Attorney General Ben Chandler today announced that Kentucky’s Medicaid program will recoup nearly $10 million dollars from a settlement with two major drug manufacturers—GlaxoSmithKline and Bayer Corporation—for violating the federal Medicaid drug rebate law.

The settlement, involving 48 states and the District of Columbia, yielded nearly $330 million dollars total, and is the largest Medicaid fraud case in history. Medicaid is the federal/state health care insurance program that provides health care coverage for the indigent. Kentucky’s Medicaid program, financed with 75% federal and 25% state tax dollars, costs about 3 billion dollars a year.

“Enforcing laws that protect the Medicaid program has and continues to be a priority for my office. This historic agreement is a major accomplishment in that effort, and I am pleased we could recoup these funds at a time when Medicaid is in such desperate need,” said Ben Chandler.

Chandler said the investigation of Bayer and GlaxoSmithKline was initiated after a whistleblower complaint was filed against Bayer in February, 2000. The investigation later expanded to GlaxoSmithKline, and revealed that the drug companies sold several heavily prescribed medications, including Paxil, Flonase, and Cipro to several large Health Maintenance Organizations at deeply discounted prices, repackaging the drugs under the HMO’s private label.

The companies then failed to report these discounted sales to the federal government under the Medicaid Rebate law, which calls for pharmaceutical companies to disclose the “best” or lowest price they sell a product to any commercial buyer.

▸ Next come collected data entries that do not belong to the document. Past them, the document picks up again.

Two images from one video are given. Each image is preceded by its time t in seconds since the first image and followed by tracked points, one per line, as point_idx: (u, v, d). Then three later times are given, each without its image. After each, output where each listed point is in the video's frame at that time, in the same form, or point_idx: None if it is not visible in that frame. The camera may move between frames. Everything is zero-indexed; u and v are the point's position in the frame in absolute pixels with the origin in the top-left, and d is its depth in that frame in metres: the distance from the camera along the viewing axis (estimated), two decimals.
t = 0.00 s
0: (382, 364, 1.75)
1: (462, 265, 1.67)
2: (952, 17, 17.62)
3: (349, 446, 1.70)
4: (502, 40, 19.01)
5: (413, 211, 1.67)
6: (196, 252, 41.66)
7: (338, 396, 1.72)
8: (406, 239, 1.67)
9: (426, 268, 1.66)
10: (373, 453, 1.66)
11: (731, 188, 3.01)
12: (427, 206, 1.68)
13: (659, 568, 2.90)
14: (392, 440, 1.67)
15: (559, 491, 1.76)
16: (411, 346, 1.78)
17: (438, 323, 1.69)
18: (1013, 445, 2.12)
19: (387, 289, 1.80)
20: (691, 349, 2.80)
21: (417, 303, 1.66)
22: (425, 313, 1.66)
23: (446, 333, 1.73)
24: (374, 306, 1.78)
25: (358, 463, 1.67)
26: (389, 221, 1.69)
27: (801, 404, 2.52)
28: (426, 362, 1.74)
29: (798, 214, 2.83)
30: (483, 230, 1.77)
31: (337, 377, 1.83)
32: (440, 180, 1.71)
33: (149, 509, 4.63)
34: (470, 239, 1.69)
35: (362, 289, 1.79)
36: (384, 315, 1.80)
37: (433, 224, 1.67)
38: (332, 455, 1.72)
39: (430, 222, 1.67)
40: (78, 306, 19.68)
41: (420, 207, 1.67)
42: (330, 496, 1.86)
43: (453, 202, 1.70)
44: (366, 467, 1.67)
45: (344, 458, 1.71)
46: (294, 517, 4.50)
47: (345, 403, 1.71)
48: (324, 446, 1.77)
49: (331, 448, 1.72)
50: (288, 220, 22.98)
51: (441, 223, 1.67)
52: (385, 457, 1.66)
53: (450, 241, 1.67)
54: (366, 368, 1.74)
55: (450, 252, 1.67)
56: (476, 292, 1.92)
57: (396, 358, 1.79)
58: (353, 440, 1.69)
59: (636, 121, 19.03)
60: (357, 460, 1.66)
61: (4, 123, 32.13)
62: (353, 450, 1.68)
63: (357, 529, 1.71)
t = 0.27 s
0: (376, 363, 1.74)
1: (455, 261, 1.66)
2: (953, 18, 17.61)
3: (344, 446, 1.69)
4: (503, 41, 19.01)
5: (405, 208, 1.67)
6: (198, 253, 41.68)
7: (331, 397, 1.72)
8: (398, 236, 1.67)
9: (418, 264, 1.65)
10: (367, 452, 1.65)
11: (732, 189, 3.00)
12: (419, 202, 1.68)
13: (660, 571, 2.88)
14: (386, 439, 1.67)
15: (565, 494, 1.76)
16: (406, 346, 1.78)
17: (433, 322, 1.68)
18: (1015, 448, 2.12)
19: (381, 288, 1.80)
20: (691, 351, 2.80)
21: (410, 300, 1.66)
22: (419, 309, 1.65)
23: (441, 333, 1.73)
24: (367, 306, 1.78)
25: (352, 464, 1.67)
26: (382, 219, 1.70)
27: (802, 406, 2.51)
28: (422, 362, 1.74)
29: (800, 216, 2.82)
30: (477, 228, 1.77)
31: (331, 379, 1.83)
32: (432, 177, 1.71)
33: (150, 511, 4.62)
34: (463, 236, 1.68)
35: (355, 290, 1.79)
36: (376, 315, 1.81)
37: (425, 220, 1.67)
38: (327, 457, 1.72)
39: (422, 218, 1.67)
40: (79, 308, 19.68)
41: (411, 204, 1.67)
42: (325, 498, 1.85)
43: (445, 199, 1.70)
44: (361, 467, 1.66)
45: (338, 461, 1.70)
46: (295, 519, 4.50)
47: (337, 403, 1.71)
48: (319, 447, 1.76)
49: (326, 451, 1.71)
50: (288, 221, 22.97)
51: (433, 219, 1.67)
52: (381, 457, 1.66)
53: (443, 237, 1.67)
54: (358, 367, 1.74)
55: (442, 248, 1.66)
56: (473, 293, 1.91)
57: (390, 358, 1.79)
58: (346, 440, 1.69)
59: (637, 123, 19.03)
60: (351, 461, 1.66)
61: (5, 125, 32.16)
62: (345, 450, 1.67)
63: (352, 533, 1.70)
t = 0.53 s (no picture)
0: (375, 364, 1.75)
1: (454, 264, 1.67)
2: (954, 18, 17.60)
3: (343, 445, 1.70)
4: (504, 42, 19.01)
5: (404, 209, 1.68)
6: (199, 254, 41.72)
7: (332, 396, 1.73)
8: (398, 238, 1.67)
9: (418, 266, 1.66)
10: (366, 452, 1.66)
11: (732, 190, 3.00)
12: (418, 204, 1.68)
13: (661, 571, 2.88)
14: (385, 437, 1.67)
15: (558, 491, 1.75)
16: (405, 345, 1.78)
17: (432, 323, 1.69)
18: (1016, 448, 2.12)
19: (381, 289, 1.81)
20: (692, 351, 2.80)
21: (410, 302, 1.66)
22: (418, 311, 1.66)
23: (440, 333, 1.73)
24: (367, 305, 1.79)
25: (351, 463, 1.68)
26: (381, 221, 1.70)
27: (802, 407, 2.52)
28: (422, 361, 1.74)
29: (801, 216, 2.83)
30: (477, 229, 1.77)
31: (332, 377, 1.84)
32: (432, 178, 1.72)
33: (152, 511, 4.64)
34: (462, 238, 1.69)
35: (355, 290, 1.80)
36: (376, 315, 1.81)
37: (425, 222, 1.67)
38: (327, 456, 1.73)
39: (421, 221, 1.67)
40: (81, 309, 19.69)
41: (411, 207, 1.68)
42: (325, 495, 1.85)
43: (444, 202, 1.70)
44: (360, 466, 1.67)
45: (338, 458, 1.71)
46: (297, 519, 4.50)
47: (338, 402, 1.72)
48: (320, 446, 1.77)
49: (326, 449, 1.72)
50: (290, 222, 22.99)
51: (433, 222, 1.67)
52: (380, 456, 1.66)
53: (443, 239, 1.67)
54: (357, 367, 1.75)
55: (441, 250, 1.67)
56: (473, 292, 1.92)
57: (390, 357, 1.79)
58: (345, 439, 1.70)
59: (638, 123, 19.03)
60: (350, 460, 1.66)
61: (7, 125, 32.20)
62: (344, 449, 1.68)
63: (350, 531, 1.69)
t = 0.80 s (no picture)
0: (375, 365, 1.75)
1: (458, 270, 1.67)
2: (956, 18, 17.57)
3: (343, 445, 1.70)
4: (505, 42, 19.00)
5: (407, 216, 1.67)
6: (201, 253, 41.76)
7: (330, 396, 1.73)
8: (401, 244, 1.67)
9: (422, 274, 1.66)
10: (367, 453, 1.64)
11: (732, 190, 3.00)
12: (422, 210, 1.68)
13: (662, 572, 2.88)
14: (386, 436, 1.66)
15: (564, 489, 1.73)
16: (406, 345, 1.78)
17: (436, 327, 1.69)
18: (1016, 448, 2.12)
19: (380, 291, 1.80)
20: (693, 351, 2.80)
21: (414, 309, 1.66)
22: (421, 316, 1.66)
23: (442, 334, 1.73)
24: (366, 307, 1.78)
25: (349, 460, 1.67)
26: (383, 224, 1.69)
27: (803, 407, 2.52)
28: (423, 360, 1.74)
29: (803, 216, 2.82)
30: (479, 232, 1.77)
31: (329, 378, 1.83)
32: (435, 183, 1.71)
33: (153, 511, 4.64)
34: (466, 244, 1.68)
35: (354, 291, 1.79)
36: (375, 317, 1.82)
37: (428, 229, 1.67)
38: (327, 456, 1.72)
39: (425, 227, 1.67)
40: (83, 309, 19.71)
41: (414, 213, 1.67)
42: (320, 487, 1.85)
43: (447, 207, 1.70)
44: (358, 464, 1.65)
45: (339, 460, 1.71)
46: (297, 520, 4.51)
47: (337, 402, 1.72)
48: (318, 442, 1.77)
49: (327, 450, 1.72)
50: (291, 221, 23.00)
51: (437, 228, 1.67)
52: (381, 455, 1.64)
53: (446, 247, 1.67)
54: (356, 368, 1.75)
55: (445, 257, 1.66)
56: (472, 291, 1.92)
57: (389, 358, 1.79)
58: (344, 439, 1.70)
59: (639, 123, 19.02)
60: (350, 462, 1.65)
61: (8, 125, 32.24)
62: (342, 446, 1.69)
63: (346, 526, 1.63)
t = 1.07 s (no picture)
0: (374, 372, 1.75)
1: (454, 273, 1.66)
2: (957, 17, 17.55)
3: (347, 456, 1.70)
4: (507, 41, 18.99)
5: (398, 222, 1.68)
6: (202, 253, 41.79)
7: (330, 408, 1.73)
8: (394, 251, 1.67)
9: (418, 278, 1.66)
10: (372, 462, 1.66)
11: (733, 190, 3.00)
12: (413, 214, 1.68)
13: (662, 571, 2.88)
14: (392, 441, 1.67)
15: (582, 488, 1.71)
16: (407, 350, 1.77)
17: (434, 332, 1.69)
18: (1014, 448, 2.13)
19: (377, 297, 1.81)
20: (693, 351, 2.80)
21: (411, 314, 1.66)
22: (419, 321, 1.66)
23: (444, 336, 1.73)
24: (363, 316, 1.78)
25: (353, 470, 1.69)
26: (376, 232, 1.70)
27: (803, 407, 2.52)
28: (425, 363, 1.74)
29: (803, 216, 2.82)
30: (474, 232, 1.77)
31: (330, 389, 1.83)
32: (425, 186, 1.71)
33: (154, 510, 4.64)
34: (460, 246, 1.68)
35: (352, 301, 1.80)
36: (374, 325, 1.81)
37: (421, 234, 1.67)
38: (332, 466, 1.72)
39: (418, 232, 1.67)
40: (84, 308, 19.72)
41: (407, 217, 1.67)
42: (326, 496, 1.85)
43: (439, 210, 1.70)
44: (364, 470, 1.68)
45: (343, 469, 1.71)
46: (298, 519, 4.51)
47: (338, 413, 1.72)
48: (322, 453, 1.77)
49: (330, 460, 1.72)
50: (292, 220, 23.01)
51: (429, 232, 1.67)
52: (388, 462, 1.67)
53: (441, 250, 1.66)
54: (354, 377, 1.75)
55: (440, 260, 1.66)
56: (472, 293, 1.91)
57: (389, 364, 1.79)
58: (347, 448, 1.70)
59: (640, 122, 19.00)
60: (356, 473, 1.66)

The government uses these figures to calculate rebates owed to state Medicaid programs—to insure that the states are paying as low a price for drugs as commercial buyers like HMOs.

Because Bayer and GlaxoSmithKline did not report the deep discounts they gave to large HMO companies, state Medicaid programs paid millions of dollars more for the affected drugs over a 3 to 5 year period, because they did not receive the amount of rebates they should have gotten from the companies.